La main de Lucifer – Tome 1 – Naoki Serizawa

Après avoir tué des gens, on ne reste pas forcément la même personne. Lucifer a même renoncer à son métier. Cependant la vie continue et vous force à faire de nouveaux choix.

4ème de couverture
Quand Katsumi Yu rentre de trois années passées en Afrique dans une ONG, c’est un médecin qui a rompu son serment d’Hypocrate : acculé par la guérilla locale, il a été contraint de tuer pour ne pas l’être. Depuis son retour au Japon, il n’est plus qu’un marginal au bras droit tatoué à l’image de Lucifer qui passe ses journées à boire, taraudé par le remords. Après une nuit particulièrement agitée, il se réveille dans la clinique du Dr Minamoto, un établissement un peu particulier qui soigne les sans- abris et les pauvres… mais aussi, pour financer le reste, un nombre non négligeable de membres de la mafia. Le jeune médecin a beau s’être juré de ne plus pratiquer, il va s’avérer délicat de leur refuser son aide.

Mon avis
En voyant la couverture, on ne sait pas trop à quoi s’attendre. Un médecin apparemment, à l’aspect très occidental avec un tatouage avec noté Lucifer dessus. Amène t’il les âmes perdues en enfer ? Très vite, on se rend compte qu’il n’en est rien. Le tatouage dans la culture japonaise n’est pas innocent puisqu’en général, il est rattaché aux yakuzas. Même si quelques jeunes osent se faire tatouer maintenant sans être rattaché de prêt ou de loin à la pègre.
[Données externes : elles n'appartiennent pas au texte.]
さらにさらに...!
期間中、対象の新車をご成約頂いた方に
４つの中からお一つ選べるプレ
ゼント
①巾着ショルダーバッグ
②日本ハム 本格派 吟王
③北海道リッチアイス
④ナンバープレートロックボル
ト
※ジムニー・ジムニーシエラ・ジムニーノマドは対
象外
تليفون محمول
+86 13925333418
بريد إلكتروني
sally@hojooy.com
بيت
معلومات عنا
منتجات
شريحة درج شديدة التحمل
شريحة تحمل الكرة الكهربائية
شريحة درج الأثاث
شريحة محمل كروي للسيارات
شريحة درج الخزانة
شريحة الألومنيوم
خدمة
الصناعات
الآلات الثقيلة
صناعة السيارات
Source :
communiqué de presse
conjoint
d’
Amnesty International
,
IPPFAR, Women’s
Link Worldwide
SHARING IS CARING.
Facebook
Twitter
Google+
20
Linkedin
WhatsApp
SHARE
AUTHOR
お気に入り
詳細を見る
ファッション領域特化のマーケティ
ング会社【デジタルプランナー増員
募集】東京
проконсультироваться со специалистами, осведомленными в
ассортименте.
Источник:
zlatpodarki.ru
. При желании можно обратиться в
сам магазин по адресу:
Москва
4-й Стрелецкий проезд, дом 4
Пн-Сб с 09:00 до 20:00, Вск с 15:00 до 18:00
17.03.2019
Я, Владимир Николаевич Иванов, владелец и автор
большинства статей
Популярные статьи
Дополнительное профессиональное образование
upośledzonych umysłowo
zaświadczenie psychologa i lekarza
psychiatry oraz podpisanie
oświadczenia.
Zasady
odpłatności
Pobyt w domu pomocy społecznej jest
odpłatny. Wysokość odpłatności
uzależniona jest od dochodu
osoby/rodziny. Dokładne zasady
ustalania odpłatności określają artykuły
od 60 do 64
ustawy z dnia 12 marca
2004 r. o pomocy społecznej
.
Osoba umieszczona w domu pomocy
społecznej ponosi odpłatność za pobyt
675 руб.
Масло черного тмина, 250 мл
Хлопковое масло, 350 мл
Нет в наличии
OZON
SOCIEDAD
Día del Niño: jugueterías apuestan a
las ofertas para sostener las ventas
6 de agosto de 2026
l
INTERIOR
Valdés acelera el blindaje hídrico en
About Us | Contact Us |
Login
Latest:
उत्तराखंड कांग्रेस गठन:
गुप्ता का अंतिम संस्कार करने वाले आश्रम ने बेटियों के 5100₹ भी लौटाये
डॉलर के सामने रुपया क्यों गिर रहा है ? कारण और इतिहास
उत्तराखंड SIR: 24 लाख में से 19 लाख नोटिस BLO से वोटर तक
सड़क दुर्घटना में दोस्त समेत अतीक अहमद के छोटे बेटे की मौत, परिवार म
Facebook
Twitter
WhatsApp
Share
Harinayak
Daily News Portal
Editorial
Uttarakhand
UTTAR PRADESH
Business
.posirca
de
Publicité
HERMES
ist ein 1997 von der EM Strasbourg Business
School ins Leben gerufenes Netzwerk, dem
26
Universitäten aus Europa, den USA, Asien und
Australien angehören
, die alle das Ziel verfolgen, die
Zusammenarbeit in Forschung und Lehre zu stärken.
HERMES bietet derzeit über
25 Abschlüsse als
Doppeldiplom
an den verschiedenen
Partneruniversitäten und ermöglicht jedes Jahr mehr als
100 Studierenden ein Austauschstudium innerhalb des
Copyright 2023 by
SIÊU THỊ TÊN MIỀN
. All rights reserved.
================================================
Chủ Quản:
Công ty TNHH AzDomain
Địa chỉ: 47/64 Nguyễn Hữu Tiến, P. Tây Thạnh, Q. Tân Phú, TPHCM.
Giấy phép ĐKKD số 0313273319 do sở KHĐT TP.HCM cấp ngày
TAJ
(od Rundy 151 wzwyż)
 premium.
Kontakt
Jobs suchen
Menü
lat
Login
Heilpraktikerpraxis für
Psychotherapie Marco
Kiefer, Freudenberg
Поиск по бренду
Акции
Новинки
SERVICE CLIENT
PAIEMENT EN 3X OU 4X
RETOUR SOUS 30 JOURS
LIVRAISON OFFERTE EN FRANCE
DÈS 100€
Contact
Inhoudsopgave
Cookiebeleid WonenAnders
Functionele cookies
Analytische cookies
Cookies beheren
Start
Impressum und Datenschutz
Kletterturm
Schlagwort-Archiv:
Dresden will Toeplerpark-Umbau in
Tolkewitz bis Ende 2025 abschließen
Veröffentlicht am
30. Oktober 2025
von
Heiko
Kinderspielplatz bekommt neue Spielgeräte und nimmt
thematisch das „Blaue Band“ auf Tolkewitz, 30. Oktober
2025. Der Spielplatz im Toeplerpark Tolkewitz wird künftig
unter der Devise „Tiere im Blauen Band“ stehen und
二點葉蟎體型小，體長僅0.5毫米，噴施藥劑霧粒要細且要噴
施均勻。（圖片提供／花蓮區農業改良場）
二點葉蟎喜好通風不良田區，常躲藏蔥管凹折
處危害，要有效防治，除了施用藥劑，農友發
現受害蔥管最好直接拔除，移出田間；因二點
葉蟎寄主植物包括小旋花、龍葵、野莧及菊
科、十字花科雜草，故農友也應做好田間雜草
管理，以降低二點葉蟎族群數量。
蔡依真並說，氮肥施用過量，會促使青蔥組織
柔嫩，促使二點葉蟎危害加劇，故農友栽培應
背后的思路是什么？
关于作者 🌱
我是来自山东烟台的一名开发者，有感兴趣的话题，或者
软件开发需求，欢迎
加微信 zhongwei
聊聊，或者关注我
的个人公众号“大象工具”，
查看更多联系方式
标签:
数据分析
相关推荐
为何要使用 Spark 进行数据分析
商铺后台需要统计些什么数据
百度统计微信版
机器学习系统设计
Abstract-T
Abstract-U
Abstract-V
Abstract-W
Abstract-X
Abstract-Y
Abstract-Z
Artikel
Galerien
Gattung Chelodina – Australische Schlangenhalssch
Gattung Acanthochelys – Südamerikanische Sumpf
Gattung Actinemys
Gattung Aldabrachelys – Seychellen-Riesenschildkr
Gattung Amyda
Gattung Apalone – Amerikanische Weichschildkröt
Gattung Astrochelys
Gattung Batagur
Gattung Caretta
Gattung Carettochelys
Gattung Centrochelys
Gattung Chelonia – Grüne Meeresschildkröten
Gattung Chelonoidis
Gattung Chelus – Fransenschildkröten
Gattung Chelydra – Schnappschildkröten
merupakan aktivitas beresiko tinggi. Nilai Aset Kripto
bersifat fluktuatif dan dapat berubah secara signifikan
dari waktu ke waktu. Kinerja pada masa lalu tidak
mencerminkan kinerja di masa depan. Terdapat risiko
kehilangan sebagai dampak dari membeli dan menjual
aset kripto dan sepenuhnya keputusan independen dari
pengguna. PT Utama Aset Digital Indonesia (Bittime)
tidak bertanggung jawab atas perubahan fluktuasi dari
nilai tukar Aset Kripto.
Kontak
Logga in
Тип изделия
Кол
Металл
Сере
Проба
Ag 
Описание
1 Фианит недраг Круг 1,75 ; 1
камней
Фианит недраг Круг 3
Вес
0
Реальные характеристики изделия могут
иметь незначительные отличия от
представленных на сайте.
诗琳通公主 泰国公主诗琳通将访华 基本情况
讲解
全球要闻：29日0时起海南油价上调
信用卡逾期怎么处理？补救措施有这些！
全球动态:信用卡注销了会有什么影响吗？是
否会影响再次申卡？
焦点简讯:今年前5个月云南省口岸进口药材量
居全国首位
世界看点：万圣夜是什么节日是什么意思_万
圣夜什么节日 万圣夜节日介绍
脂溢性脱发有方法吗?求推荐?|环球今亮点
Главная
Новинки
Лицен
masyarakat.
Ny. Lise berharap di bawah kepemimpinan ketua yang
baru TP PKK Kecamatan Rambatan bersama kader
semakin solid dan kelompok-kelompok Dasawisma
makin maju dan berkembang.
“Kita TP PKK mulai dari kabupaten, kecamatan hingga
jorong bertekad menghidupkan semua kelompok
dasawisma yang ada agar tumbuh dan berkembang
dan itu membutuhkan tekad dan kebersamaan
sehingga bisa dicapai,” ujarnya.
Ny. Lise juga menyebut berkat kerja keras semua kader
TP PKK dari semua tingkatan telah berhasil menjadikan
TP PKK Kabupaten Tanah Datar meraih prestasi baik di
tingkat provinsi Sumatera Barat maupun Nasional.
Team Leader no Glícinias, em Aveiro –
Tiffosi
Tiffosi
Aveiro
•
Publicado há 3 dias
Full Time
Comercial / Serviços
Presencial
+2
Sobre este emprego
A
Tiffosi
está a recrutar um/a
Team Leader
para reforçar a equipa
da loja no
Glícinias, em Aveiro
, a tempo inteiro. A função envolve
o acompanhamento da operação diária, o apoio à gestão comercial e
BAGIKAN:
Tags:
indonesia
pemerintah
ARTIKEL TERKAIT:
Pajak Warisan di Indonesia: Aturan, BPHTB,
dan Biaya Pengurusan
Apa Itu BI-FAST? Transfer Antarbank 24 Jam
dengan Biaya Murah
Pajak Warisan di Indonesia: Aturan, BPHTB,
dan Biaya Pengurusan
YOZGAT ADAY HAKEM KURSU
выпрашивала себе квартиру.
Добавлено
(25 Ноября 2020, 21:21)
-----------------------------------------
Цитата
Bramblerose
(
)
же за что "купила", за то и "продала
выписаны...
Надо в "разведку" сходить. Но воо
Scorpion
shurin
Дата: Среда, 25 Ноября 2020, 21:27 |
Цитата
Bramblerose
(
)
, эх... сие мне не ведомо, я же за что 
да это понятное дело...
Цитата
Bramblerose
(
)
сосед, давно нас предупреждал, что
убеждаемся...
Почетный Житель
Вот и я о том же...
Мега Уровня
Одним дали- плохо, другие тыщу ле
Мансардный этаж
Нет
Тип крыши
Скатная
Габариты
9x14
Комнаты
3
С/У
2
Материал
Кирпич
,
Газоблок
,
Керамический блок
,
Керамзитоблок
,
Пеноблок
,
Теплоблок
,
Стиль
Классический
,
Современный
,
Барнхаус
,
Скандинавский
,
D’ailleurs, dans de nombreux onsens vous n’y avez pas accès si vous êtes tatoués, même si vous êtes étrangers. Notre héros, Yu Katsumi, a connu l’horreur en travaillant dans une ONG en Afrique. Depuis sa vie à changer et refuse de pratiquer la médecine. Mais au final, son bon cœur va le rattraper et va travailler malgré lui dans un hôpital un peu particulier. Ses actions du présent peuvent changer l’avenir et le rendre meilleur. Aider les plus pauvres, il peut le faire dans son pays et rattraper son passé. Pour marquer ce qu’il a fait, il s’est tatoué la main ce qui lui donne ce beau surnom : « La main du diable ». Naoki Serizawa nous propose un manga audacieux qui interroge l’homme face à ces remords, son identité ainsi que la société assez injuste. Comme tout est régi par l’argent, comment se faire soigner et soigner ces proches ? Des alternatives moins éthiques font leur apparition. Qu’est-ce qu’est vraiment la justice sociale ? Les poids des conventions doit-il prendre le dessus sur la valeur humaine ? Vastes questions philosophiques introduites ici qui donne envie d’en savoir plus. Quel chemin va-t-il choisir pour retrouver sa place et la conscience tranquille ?

Un manga qui débute très bien et qui donne envie d’aller jusqu’au sixième tome.